[Material provided]:
Segment Open
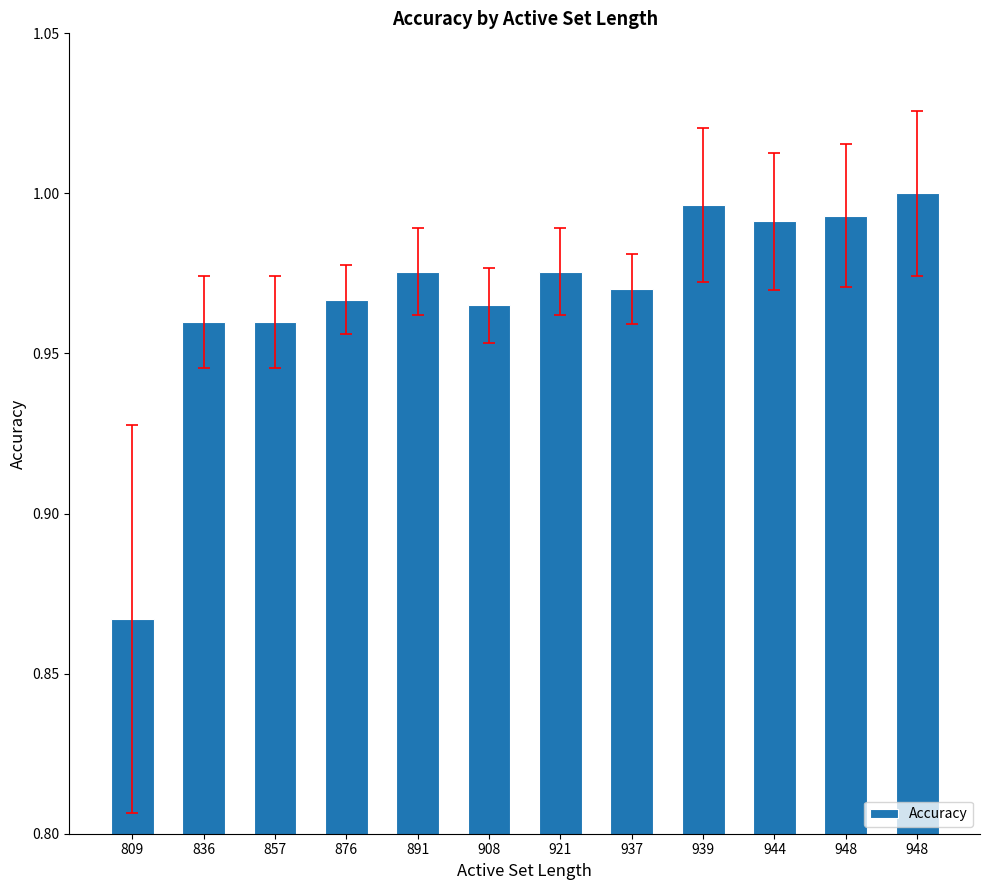

List the labels in order of value, smallest first.

809, 836, 857, 908, 876, 937, 891, 921, 944, 948, 939, 948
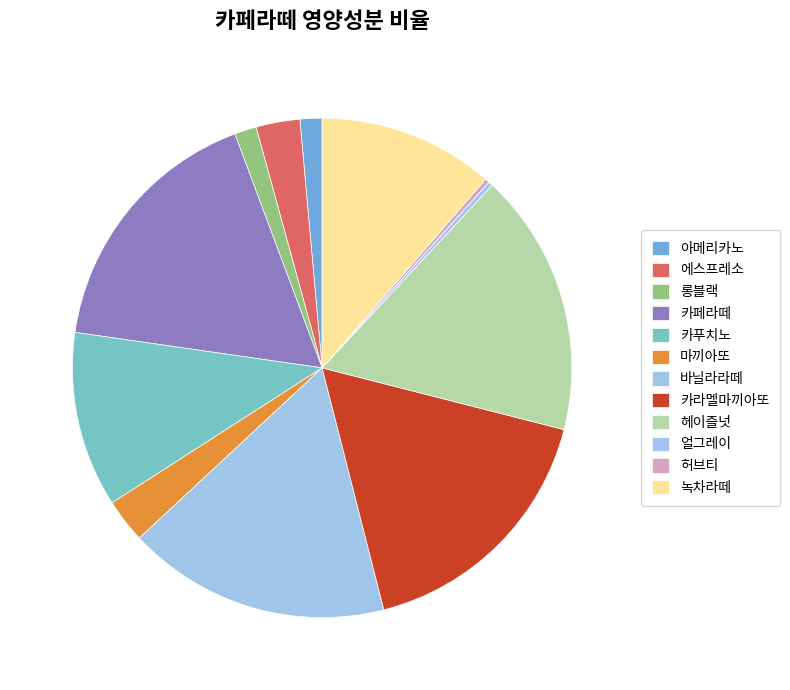

What is the largest slice in the pie chart?

카페라떼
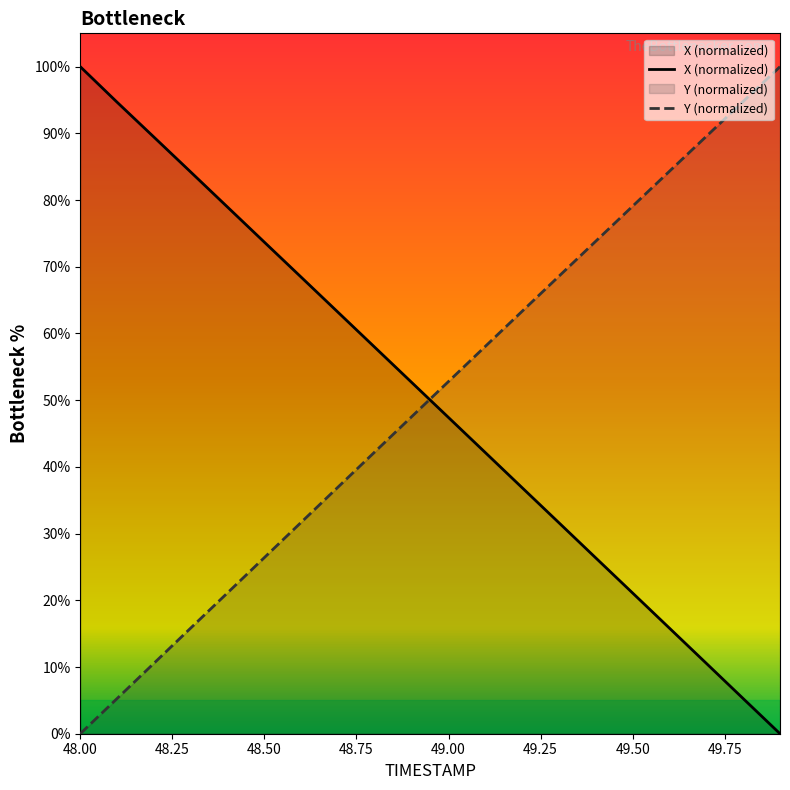

The value of X at 49.0 is 47.4. True or false?

True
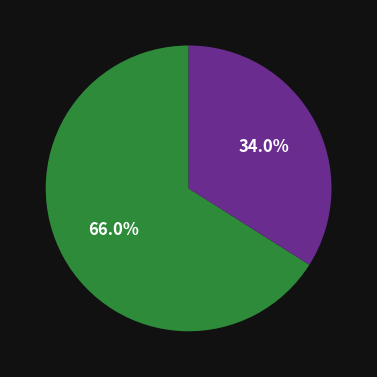

Is there any slice that represents more than half of the pie?

Yes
Segment Closed
[Aim of the task]: Return the text of all the records above unchanged, leaving out the pictures.

[Answer to this problem]:
List the labels in order of value, smallest first.

809, 836, 857, 908, 876, 937, 891, 921, 944, 948, 939, 948

What is the largest slice in the pie chart?

카페라떼

The value of X at 49.0 is 47.4. True or false?

True

Is there any slice that represents more than half of the pie?

Yes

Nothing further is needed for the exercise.